Try Fooey Bitter Spray, it is pet safe. However, you might have to re-apply after 3 or 4 weeks to maintain the flavour/smell.
Do any of you know if rabbits dig or chew on wooden floors? My wood floors aren’t pristine and have plenty of scratches, so I’m not too worried about a bunny moving around and little scratches. But, I didn’t know if rabbits tried to chew the ground or did other serious damage to wood floors. I certainly don’t want holes in the floor!
Do you have any tips on having a baby and a bunny in the same house? 🙂
Great suggestion. Did you make these yourself and what was the approximate cost? Thanks!
I used starch to adhere strips of cloth to the baseboards (like wall paper), which works as a pretty good deterrent because it is harder for the bunny to sink his teeth into. The only problems are that the bunny can find the edge and try to rip it off, and also that it is a little hard to keep clean. This was a nice, cheap solution for our rental apartment, though, with crappy baseboards that we didn’t care about too much. I am moving into a nicer apartment in a few months, and I think I may try your wood panel solution!

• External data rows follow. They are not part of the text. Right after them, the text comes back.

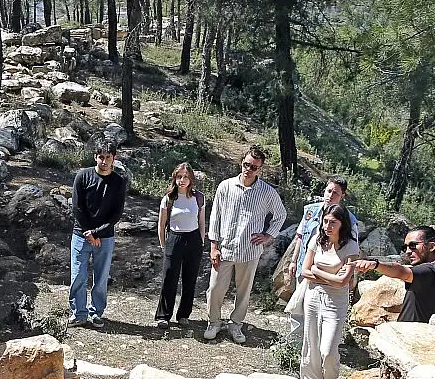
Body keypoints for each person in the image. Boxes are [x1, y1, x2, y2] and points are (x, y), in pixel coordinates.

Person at [204, 145, 286, 343]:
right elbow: (215, 216)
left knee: (244, 291)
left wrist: (267, 235)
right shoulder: (226, 186)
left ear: (260, 169)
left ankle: (236, 324)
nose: (249, 169)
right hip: (225, 248)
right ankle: (214, 322)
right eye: (246, 164)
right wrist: (213, 246)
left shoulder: (267, 192)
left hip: (249, 250)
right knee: (214, 288)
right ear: (241, 163)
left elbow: (280, 215)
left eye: (254, 167)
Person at [287, 177, 359, 345]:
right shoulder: (310, 211)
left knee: (321, 311)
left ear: (342, 196)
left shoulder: (349, 220)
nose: (331, 195)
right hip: (305, 266)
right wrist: (293, 260)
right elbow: (300, 237)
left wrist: (349, 276)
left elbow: (352, 250)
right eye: (329, 191)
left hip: (331, 272)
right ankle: (295, 345)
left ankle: (318, 344)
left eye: (336, 193)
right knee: (299, 305)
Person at [69, 140, 129, 327]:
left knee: (101, 278)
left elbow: (116, 213)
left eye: (108, 157)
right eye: (101, 157)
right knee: (78, 275)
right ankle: (79, 313)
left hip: (105, 236)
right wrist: (88, 233)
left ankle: (96, 313)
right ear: (95, 157)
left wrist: (96, 232)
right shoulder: (83, 176)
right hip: (80, 234)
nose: (104, 161)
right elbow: (77, 207)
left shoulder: (119, 182)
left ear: (114, 158)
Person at [299, 203, 360, 379]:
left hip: (336, 301)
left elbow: (343, 282)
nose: (328, 226)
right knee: (311, 343)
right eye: (325, 221)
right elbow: (305, 271)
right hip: (313, 296)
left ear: (342, 224)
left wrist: (317, 271)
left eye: (333, 222)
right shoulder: (317, 240)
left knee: (328, 350)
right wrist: (331, 278)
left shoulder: (351, 246)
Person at [353, 225, 435, 323]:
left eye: (413, 246)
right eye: (405, 247)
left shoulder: (430, 271)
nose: (408, 252)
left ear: (431, 246)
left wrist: (375, 265)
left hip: (411, 333)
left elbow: (402, 272)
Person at [154, 163, 207, 328]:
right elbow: (161, 225)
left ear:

Oo that’s a cool trick! Thanks for sharing.
I used rubber strips used to keep drafts out of windows. They are white blend in perfectly and stick easily to the baseboards. Bun leaves them alone but they need replaced from time to time. Seems like not much is perfect (expect for Bun)
Do you use a specific material to adhere the rubber to the baseboard so as to avoid potentially removing the paint from the baseboard when you wanna remove the rubber? We are renting only so we will have to remove the rubber. Thank you!
What kind of rubber strips? Where did you find them?
I went to garage sales and picked up large cook books. I put them up in the areas that interest our Hazel and then remove them when company comes over. The books still look nice on a shelf when not in bunny proofing mode.
We have thick baseboards and our bunnies decided they looked tasty so I had to find a solution! I used leftover ceramic tiles(long pieces like wood flooring) and propped them up against the baseboards in the rabbits’ room. They are removable, and look alright too. :).